The practical effects of kaizen were remarkable: they were among the prime reasons that Japan's economy became huge in the 1970s and 80s, and why so many of its companies retain global competitiveness in a formidable range of manufacturing fields.
But kaizen's evolution during Japan's long, stagnant post-bubble decades is perhaps more extraordinary. Once the era of financial excess evaporated, kaizen became a survival superpower: a simultaneous propellant of higher quality and leanness in corrosive times. Deflation, and the inability of Japanese manufacturers to secure pricing power in their domestic market, made cost-cutting a fine art.
Chinese manufacturers, with their attention long fixed on cost and technology, have been closely scrutinising all this, and have seen ways to make kaizen their own. DeepSeek may represent a software breakthrough, but it is one borne on the shoulders of a now relentlessly, incrementally advancing hardware sector.
Many will argue that China's acquisition of technology has been opportunist at best and underhanded at worst. Where outright theft or coercion is not blamed (and it is, frequently), foreign companies have lost key technology to badly formulated transfer deals or excessive optimism over the ability to protect IP. But that has long ceased to explain everything.

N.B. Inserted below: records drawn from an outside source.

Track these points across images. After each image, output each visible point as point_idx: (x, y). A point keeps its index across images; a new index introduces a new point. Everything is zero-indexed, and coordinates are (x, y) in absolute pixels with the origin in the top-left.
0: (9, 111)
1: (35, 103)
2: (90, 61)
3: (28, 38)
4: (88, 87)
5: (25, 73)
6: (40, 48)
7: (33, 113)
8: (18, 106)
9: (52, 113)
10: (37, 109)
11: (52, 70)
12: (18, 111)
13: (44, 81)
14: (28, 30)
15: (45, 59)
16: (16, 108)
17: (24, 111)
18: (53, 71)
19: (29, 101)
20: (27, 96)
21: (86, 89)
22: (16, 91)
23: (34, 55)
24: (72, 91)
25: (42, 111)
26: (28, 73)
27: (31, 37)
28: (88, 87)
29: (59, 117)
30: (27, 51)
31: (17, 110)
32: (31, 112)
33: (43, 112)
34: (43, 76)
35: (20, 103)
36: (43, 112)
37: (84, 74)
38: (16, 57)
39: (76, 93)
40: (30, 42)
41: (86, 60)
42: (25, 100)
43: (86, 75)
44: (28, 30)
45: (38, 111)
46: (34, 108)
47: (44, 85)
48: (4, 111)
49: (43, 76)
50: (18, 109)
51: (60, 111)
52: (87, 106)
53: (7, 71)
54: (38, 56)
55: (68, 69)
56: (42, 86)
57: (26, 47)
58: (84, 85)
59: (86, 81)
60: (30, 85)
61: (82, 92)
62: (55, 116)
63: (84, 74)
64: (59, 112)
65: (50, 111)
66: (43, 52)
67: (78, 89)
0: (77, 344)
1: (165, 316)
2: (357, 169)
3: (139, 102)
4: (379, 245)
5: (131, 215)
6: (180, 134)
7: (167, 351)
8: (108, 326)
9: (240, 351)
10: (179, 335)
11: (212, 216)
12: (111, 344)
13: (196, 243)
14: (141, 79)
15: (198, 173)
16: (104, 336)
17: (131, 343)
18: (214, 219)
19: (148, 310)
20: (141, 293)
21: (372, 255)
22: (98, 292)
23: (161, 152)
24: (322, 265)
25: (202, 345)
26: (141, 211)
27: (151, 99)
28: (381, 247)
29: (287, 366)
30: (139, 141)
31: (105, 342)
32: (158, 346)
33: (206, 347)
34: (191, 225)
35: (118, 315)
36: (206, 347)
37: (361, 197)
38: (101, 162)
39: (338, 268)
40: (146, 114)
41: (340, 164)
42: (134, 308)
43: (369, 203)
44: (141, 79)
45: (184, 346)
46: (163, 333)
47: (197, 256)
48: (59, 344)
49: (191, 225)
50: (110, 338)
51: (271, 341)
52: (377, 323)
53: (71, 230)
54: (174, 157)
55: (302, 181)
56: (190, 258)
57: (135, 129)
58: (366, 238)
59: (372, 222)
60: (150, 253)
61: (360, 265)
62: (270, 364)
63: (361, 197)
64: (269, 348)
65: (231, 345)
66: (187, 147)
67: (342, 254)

In China's most recent and visible industrial achievements -- the production of low-cost, competitive quality electric cars, consumer electronics, industrial machinery, high speed trains and robots -- some version of kaizen is now at work. And there are reasons to suspect that the Chinese iteration may, for a stint, work faster, more disruptively and with more visible results, than the original.
First, China has the numbers and talent to throw at kaizen on a much larger scale than Japan ever mustered. Increments work best when there are a lot of them.
Second, it is happening in an era where consumers are far quicker to identify and communicate when a product is not exactly as they would like it.
But a third is that they may be able to pay for speed. As well as directly observing kaizen in action at Japanese manufacturing operations, Chinese companies, according to recruitment agents in Tokyo, have found they can lure away Japanese semiconductor, railway and robotics engineers as consultants. This is not new, say the agents, but it is now sharply accelerating.
Japanese companies tend to retire highly qualified people early, have not, for some years during the deflationary period, paid them especially handsomely and have instilled less parting loyalty than they might have hoped. They can be paid well by a Chinese company and, without explicitly imparting industrial secrets, their worth is immense: kaizen is fundamentally a process of trial and error, and an experienced engineer can impart the invaluable, cost-saving nod on what was tried but didn't work.